A September 2005 study on HIV among commercial sex workers reported by UNAIDS demonstrated a prevalence of only 0.2 percent in that group. This had increased to 2.6% in 2016.

==Child Prostitution==
Child prostitution is widespread, particularly in Managua, port cities, along the Honduran and Costa Rican borders, and near highways.

The law permits juveniles 14 years of age or older to engage in prostitution. According to Casa Alianza, between 1,200 and 1,500 girls and young women work in the brothels of Managua, and almost half are under the age of 18. Every night, hundreds of teenage girls line the Masaya Highway commercial corridor on the capital's south side. Street children engage in prostitution, often to support a drug habit.
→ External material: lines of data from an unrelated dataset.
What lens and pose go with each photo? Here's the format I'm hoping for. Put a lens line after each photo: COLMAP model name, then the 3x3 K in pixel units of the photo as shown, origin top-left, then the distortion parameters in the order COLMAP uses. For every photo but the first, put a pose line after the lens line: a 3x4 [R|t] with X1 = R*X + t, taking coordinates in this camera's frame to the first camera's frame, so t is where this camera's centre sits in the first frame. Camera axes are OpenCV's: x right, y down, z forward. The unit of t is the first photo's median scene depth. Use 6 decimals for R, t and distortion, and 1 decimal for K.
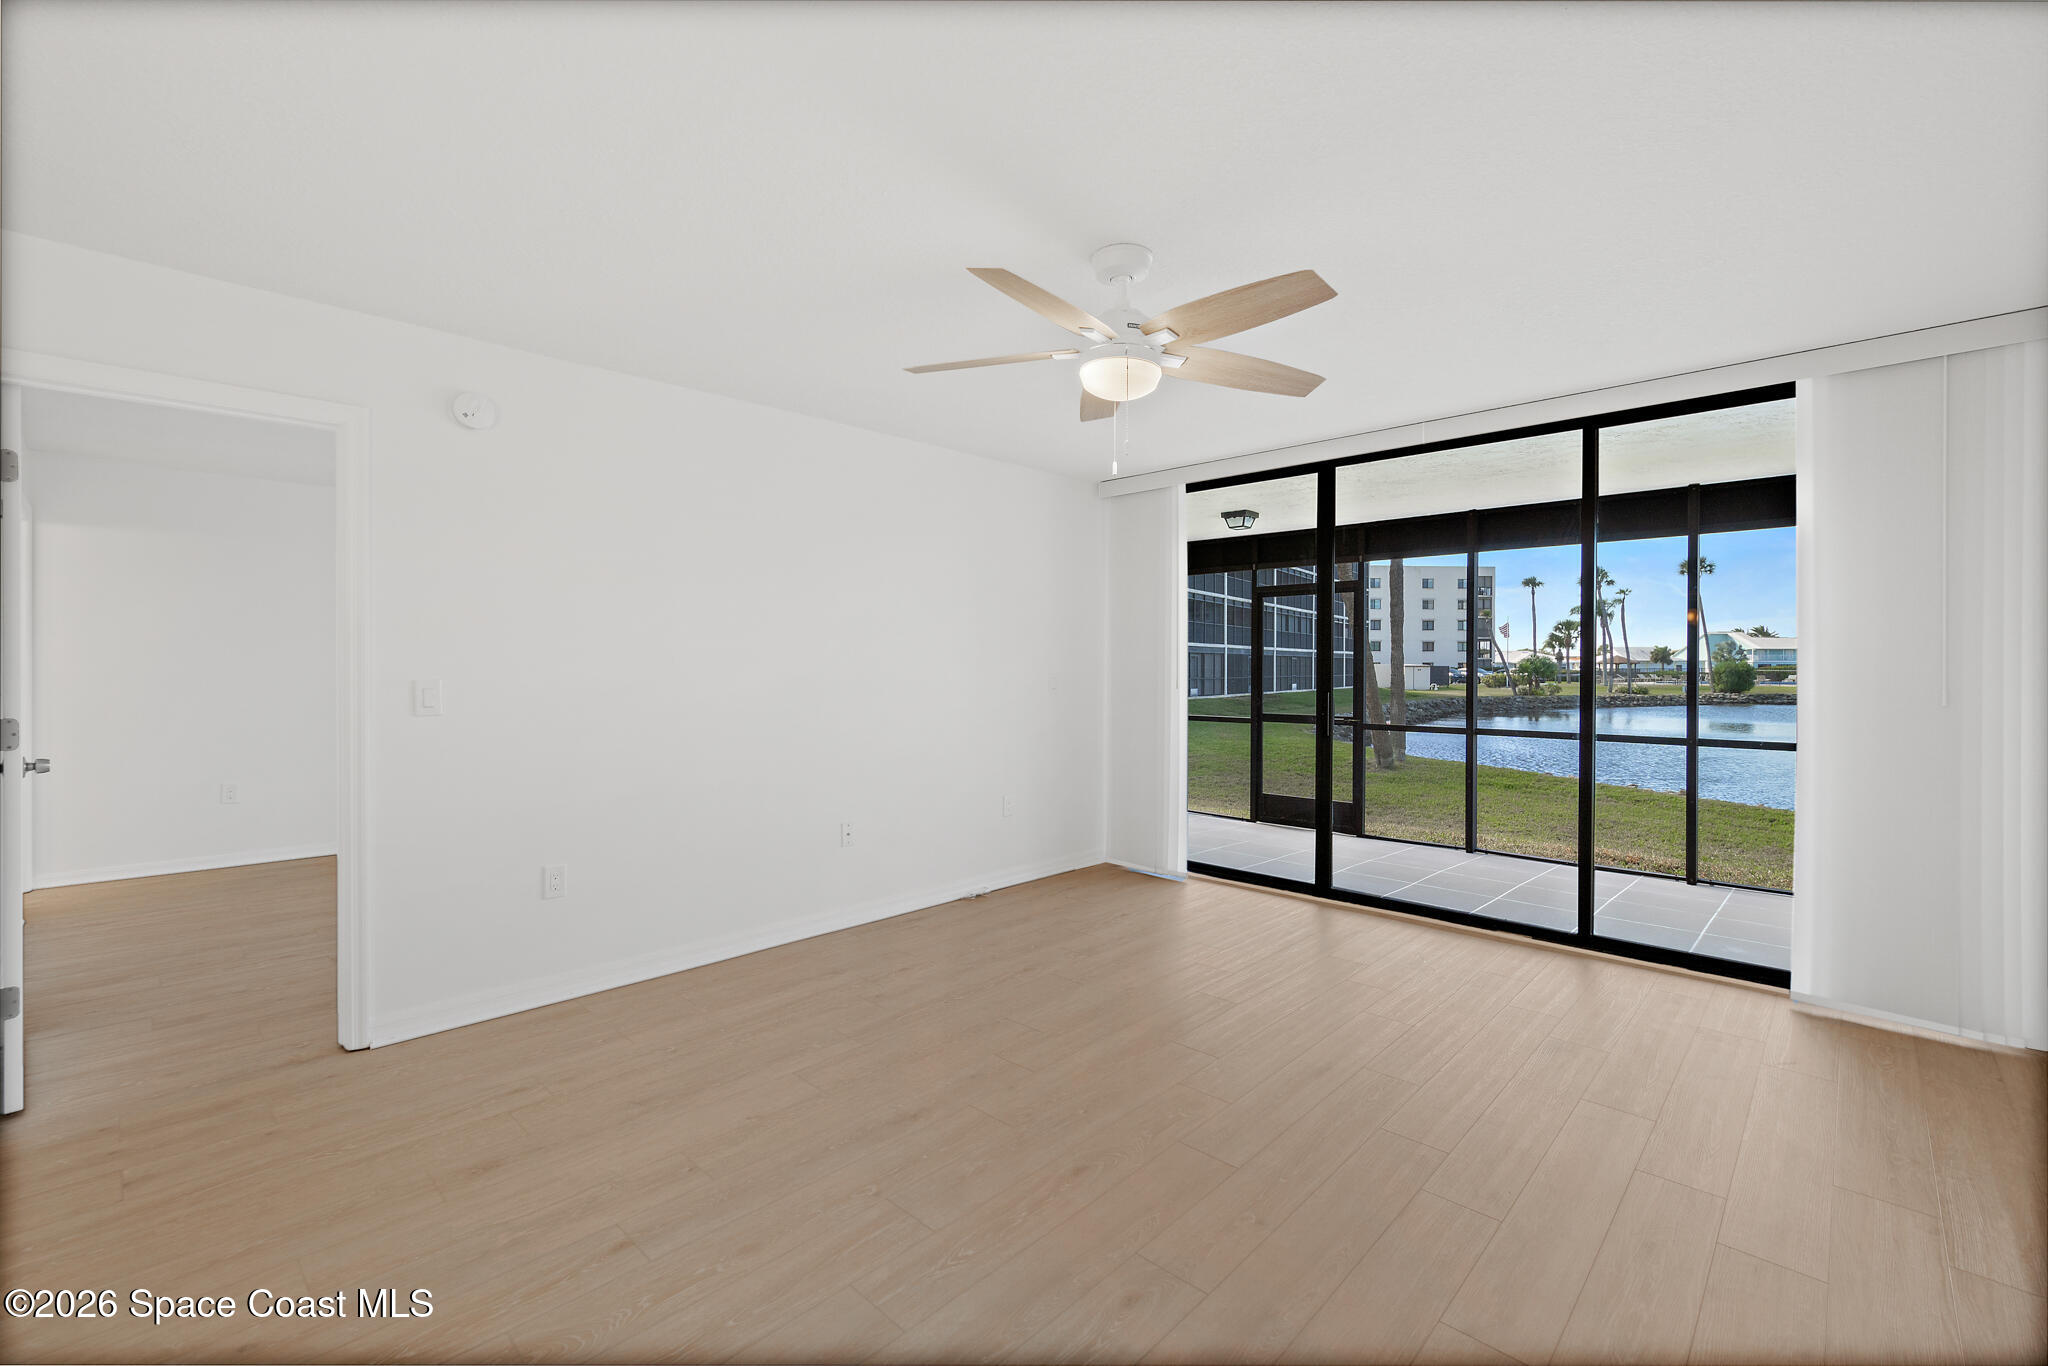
lens RADIAL K [[891.9, 0, 1003.4], [0, 891.9, 670.1], [0, 0, 1]] dist [-0.004513, 0.003035]
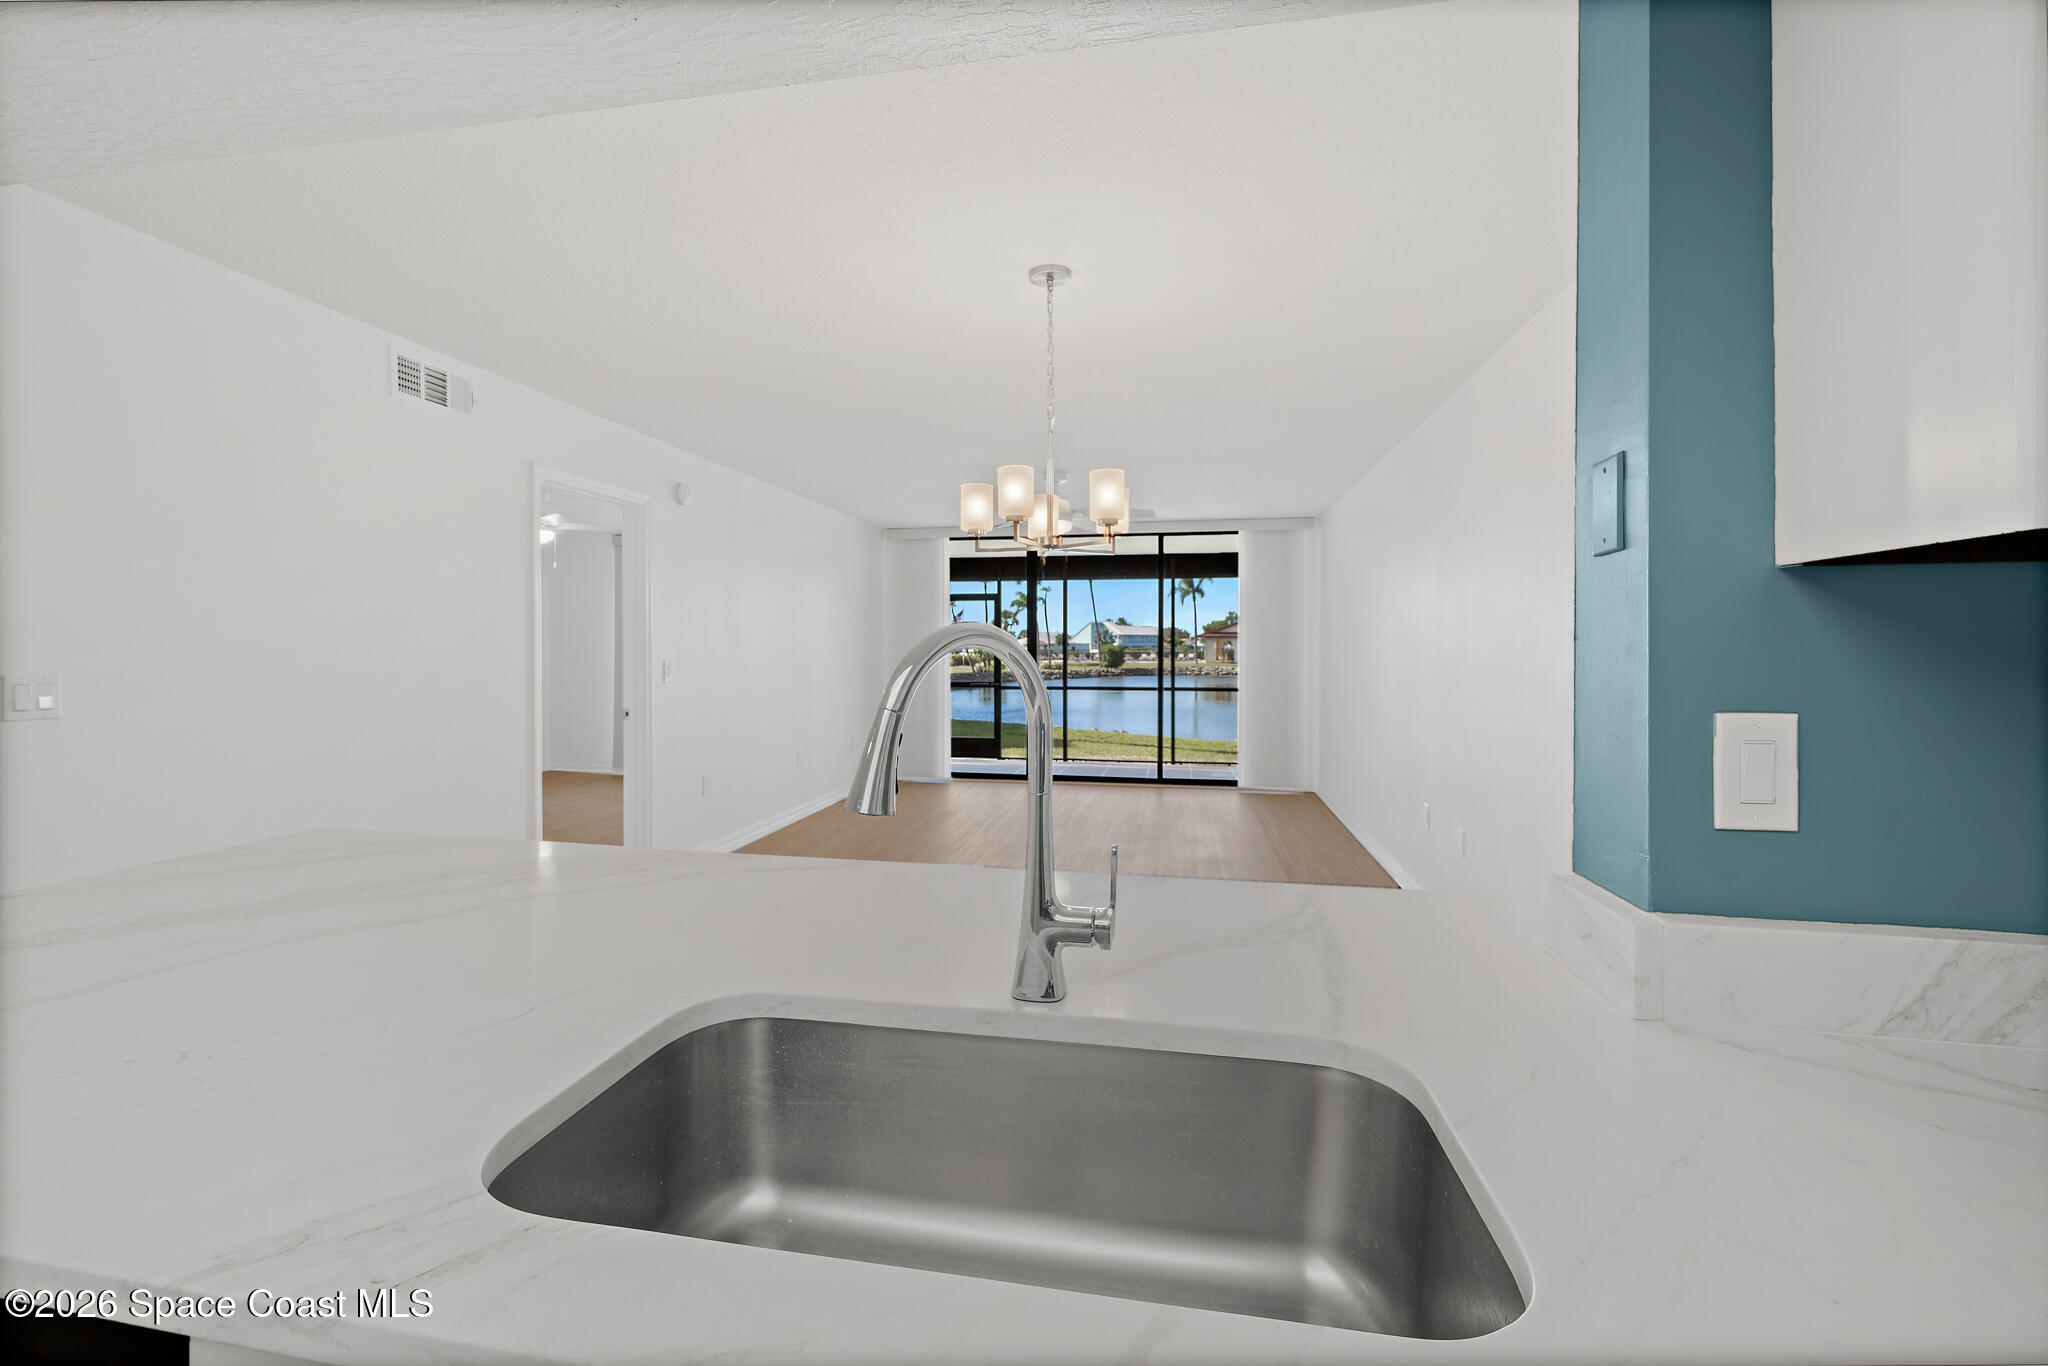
lens RADIAL K [[891.9, 0, 1023.6], [0, 891.9, 662.4], [0, 0, 1]] dist [-0.004513, 0.003035]
pose [[0.826699, -0.010477, 0.562547, -0.546311], [0.003942, 0.999910, 0.012831, -0.002411], [-0.562631, -0.008390, 0.826665, -0.380019]]
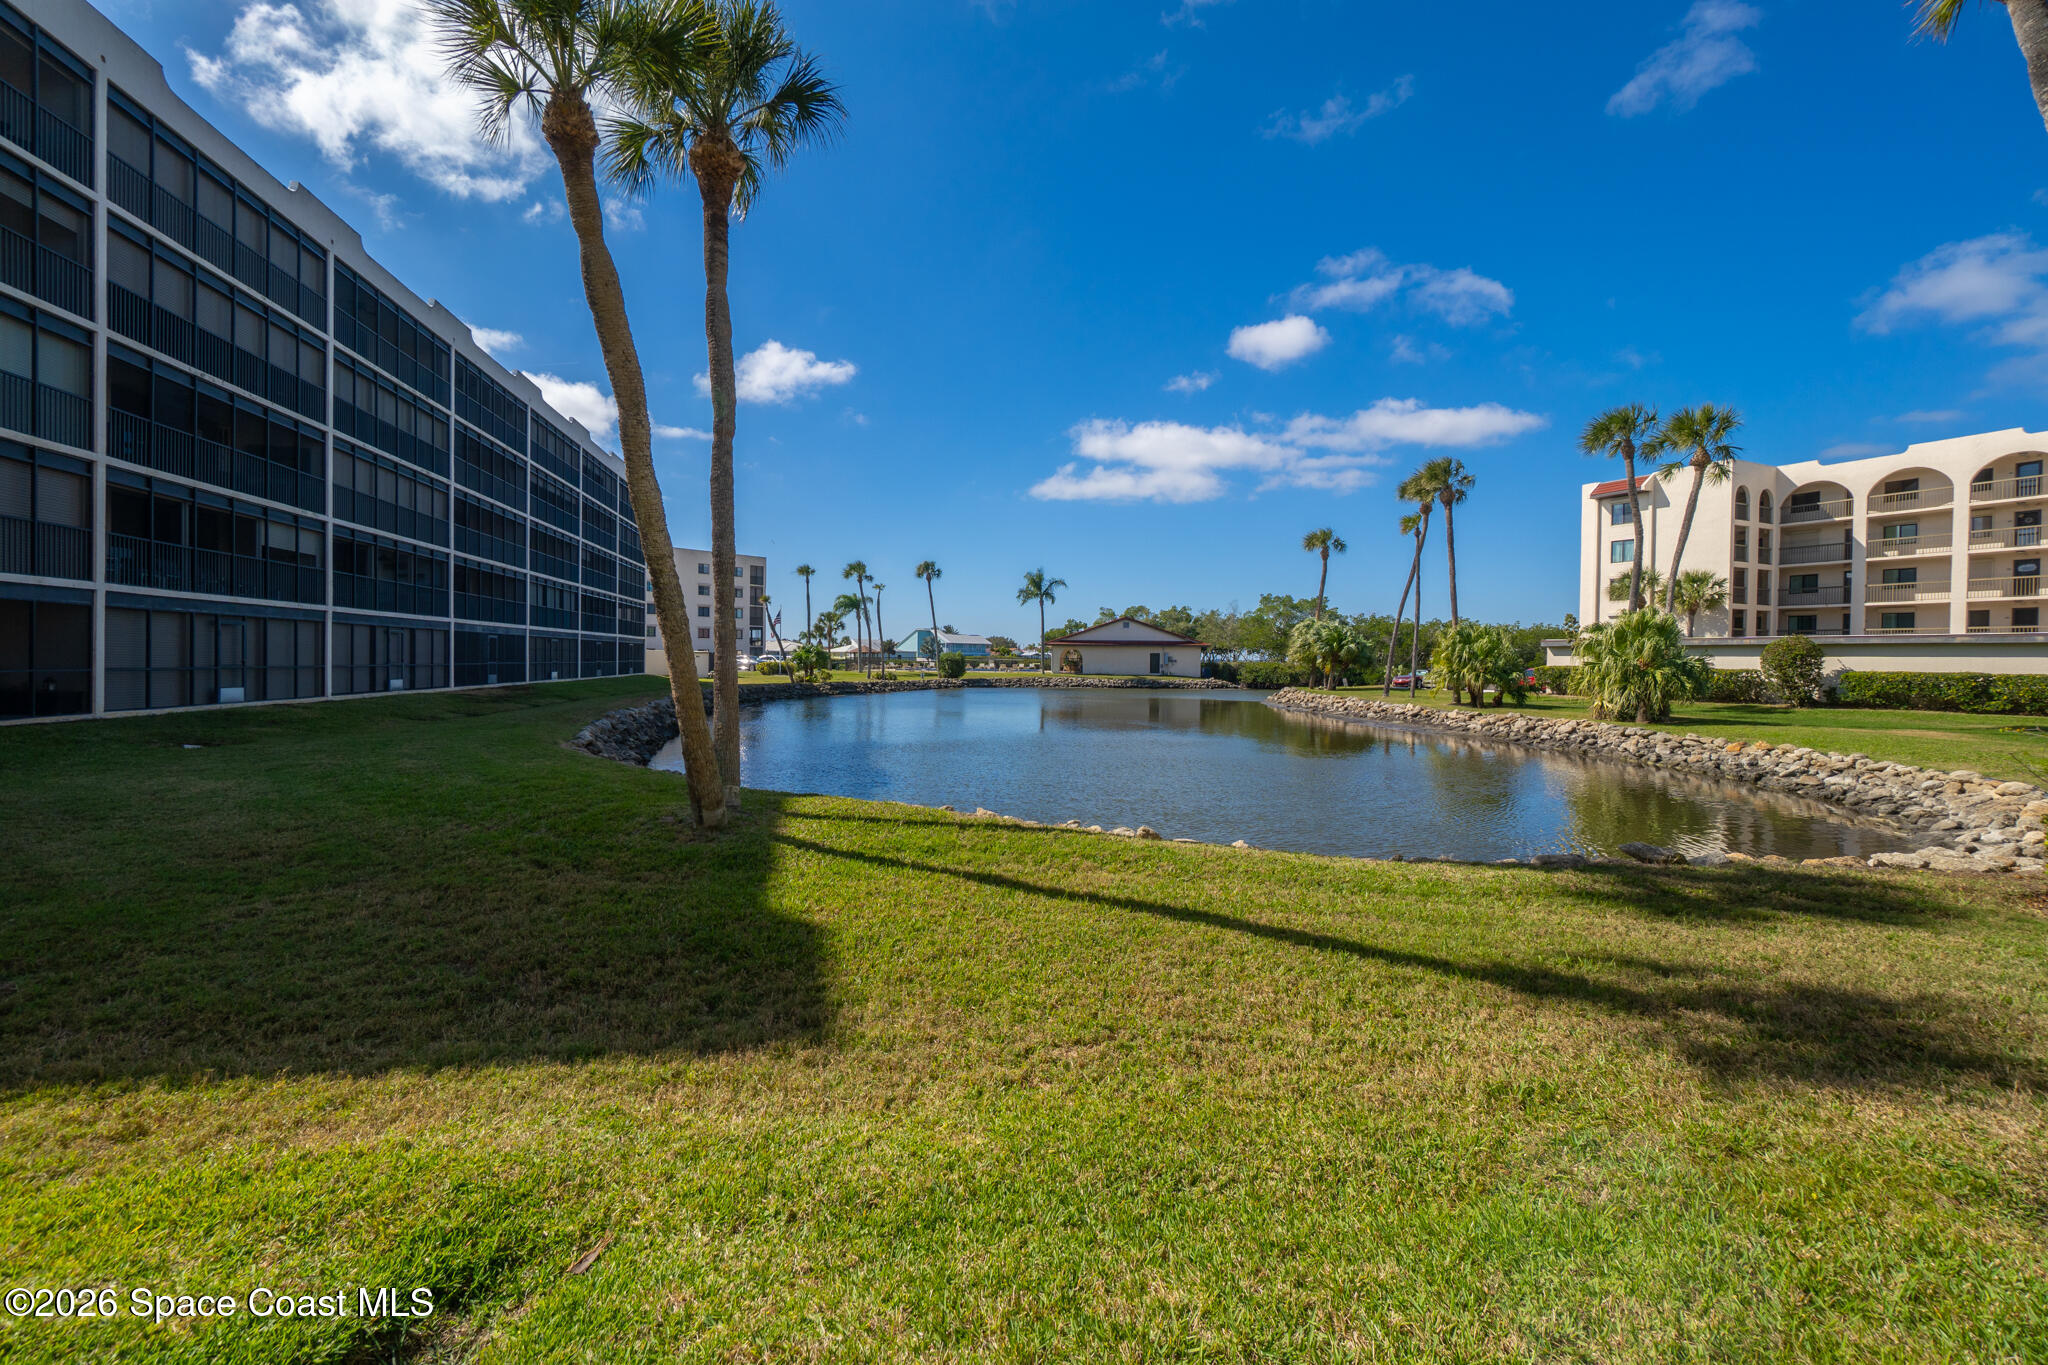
lens RADIAL K [[891.9, 0, 996.8], [0, 891.9, 671.4], [0, 0, 1]] dist [-0.004513, 0.003035]
pose [[0.719028, -0.003668, 0.694971, 0.503964], [-0.006898, 0.999899, 0.012414, 0.018669], [-0.694946, -0.013720, 0.718931, 1.392010]]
Nicaragua is a destination for child sex tourists from the United States, Canada, and Western Europe. The law imposes a penalty of five to seven years' imprisonment for convicted sex tourism offenders.

==Sex trafficking==

Nicaragua is principally a source and transit country for women, and children subjected to sex trafficking. Nicaraguan women and children are subjected to sex trafficking within the country and in other Central American countries, Mexico, and the United States. Many trafficking victims are recruited in rural areas or border regions with false promises of high-paying jobs in urban centres and tourist locales, where they are subjected to sex trafficking. Victims’ family members are often complicit in their exploitation, and traffickers have reportedly increased recruitment activity on social media sites. Nicaraguan women and children are subjected to sex trafficking in the RAAN and RAAS, where the lack of strong law enforcement institutions and a higher crime rate increase the vulnerability of the local population.

Nicaraguans from Northern-Central departments who migrate to other Central American countries and Europe are reportedly vulnerable to sextrafficking. During the reporting period, Nicaraguans were reported as among the primary nationalities of victims identified in Guatemala. In addition, children left by these migrants in Nicaragua reportedly become vulnerable to sex trafficking.

The United States Department of State Office to Monitor and Combat Trafficking in Persons ranks Nicaragua as a Tier 2 Watch List country.